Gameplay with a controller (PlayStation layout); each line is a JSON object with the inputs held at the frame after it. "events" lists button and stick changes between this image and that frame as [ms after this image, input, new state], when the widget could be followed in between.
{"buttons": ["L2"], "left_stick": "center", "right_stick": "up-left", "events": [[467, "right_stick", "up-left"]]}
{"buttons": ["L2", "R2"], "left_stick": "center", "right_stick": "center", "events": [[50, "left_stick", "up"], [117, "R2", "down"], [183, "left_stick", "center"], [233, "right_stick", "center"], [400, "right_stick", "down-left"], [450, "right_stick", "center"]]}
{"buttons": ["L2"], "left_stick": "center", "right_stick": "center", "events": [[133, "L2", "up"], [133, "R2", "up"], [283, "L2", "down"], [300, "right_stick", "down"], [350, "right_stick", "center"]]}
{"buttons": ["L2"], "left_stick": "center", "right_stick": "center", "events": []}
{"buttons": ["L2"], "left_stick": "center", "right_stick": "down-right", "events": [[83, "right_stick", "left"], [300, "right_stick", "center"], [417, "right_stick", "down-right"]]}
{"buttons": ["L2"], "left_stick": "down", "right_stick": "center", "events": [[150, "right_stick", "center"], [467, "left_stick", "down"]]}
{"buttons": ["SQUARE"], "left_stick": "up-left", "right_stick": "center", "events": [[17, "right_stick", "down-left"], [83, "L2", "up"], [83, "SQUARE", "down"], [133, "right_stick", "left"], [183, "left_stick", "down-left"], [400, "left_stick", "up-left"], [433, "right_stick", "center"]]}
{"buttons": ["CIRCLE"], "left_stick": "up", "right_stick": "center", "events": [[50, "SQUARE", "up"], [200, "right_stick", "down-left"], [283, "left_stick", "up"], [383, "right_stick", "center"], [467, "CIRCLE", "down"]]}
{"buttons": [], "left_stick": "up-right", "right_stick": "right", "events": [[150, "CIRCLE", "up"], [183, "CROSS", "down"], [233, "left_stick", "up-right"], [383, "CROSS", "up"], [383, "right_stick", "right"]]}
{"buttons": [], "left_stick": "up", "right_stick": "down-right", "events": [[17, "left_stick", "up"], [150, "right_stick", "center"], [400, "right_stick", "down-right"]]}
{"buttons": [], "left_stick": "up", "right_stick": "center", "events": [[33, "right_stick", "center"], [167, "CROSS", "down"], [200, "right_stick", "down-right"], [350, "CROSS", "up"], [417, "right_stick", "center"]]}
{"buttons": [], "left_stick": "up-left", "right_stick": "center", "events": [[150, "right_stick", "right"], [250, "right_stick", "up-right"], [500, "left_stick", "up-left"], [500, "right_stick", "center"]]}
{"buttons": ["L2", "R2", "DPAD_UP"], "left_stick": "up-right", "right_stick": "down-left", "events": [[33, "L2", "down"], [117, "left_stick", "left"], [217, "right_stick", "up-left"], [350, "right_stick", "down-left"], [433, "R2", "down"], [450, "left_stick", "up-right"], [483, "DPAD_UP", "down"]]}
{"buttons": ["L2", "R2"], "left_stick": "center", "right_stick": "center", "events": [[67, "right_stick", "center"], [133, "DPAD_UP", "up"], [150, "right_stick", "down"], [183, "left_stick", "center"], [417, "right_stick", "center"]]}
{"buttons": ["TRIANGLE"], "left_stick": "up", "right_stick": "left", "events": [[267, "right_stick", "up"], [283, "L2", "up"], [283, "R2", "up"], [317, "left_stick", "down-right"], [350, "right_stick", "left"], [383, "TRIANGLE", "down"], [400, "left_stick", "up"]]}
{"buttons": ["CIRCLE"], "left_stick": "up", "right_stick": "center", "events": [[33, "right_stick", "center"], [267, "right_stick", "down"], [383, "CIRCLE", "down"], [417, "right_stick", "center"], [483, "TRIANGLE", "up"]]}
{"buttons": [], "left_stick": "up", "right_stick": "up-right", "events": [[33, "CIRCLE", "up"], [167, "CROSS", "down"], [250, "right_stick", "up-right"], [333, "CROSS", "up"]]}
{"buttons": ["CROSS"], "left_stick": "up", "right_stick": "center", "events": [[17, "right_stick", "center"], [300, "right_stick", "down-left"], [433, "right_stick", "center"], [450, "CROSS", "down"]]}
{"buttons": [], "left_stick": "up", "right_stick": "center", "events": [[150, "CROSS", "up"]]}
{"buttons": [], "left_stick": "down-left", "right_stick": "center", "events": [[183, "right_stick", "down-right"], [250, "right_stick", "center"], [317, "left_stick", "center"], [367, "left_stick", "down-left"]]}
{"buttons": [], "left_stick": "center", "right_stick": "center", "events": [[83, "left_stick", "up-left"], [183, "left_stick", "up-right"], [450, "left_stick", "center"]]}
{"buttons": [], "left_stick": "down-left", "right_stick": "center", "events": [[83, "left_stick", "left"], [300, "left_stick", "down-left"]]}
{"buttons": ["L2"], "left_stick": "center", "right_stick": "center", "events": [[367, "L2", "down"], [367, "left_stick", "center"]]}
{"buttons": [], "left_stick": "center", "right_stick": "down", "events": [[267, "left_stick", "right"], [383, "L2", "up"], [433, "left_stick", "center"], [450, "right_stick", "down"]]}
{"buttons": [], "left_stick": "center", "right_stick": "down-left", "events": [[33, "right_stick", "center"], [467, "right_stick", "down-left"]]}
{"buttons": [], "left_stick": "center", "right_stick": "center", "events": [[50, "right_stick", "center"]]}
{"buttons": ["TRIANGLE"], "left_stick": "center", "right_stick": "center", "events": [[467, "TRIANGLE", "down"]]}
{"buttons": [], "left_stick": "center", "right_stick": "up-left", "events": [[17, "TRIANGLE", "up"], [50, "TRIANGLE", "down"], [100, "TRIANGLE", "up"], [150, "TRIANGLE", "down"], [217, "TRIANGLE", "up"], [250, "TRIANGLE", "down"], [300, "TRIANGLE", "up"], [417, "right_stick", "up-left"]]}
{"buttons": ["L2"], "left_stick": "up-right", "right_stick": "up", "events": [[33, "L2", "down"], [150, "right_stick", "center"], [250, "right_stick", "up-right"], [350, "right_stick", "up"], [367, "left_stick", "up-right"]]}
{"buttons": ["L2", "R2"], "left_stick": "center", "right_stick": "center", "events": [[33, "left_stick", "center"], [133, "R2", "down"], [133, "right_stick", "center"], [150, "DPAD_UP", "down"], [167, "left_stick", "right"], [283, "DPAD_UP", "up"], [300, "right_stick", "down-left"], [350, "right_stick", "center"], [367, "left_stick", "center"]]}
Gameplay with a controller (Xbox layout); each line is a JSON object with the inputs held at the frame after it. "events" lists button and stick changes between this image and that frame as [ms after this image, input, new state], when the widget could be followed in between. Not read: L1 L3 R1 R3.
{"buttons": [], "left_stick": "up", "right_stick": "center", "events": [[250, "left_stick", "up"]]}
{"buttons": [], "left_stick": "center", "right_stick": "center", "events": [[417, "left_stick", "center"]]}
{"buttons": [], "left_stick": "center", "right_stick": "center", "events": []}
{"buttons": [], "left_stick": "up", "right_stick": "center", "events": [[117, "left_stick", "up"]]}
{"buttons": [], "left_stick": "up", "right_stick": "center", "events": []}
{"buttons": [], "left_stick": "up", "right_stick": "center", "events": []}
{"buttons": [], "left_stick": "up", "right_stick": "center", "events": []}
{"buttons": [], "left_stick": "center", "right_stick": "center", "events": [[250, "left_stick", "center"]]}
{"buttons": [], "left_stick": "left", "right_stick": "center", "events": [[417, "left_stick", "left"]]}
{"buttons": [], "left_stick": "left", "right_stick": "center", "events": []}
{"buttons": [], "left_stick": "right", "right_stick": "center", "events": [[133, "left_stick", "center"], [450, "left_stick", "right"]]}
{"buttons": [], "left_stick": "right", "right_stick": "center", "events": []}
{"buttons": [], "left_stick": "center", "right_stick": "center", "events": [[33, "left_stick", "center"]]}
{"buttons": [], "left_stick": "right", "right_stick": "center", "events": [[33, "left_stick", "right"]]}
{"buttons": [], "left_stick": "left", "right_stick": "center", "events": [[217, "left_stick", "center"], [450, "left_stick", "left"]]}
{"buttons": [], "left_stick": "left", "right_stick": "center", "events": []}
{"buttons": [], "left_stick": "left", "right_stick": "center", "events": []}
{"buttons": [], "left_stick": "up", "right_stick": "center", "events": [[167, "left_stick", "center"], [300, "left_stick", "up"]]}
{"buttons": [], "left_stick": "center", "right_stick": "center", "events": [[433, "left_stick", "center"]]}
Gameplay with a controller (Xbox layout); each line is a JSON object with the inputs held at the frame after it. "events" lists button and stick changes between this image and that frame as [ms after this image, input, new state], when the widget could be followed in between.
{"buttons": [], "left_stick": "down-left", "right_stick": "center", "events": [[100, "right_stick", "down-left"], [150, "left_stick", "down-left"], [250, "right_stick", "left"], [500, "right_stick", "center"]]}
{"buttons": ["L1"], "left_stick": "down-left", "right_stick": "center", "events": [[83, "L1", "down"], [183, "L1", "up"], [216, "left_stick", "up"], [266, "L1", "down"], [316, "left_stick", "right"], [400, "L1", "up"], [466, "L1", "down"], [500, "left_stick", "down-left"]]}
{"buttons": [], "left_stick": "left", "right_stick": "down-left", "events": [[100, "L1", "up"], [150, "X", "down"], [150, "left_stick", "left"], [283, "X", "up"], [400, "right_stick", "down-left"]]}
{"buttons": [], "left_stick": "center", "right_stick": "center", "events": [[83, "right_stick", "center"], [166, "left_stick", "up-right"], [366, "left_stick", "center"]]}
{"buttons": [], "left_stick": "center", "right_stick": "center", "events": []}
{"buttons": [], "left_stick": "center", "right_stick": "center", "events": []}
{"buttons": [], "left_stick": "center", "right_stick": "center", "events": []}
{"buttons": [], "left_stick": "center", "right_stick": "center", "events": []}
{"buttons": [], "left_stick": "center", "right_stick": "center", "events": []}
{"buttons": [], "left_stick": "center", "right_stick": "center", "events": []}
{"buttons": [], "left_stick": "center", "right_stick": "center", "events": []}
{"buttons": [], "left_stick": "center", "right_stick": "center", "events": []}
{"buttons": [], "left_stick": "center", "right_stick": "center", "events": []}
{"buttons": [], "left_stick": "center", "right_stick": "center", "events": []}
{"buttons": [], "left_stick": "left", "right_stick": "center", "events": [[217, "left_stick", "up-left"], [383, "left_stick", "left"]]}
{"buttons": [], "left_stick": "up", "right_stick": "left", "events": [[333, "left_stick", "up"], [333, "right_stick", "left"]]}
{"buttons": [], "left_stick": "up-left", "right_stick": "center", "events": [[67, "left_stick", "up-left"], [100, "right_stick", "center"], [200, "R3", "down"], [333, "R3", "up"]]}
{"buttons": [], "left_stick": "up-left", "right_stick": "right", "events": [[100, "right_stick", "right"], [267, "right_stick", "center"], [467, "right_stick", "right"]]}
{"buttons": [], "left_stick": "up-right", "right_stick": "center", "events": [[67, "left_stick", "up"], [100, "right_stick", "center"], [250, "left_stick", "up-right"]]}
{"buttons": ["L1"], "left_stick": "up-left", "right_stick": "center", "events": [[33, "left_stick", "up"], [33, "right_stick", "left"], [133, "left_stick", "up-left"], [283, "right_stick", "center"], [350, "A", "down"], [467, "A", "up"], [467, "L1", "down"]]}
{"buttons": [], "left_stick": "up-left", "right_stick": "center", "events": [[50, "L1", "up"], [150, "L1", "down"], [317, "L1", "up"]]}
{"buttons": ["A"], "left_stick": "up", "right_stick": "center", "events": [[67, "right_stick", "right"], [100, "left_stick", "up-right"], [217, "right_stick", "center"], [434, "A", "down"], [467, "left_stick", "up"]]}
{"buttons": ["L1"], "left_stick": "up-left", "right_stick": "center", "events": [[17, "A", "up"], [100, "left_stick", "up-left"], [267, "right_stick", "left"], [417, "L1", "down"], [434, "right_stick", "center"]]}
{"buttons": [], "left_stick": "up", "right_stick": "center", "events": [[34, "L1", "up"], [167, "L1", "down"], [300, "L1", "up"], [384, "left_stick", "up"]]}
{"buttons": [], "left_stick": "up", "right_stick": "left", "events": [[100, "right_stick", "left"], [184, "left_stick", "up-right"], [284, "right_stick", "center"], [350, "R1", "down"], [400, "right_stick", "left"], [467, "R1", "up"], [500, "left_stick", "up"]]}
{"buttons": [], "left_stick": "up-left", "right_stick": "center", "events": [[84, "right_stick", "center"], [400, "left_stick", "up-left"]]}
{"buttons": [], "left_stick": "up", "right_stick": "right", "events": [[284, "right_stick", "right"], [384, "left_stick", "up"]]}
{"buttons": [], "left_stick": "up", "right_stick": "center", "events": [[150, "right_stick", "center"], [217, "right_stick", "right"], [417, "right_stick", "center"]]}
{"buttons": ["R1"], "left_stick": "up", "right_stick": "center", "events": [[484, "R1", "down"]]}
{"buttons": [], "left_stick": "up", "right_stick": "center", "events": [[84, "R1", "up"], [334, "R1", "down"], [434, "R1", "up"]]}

==========

- _Task to carry out_
Whenever the string "SQUARE" shows up on a line of the listing, copy that line.

- _Answer_
{"buttons": ["SQUARE"], "left_stick": "up-left", "right_stick": "center", "events": [[17, "right_stick", "down-left"], [83, "L2", "up"], [83, "SQUARE", "down"], [133, "right_stick", "left"], [183, "left_stick", "down-left"], [400, "left_stick", "up-left"], [433, "right_stick", "center"]]}
{"buttons": ["CIRCLE"], "left_stick": "up", "right_stick": "center", "events": [[50, "SQUARE", "up"], [200, "right_stick", "down-left"], [283, "left_stick", "up"], [383, "right_stick", "center"], [467, "CIRCLE", "down"]]}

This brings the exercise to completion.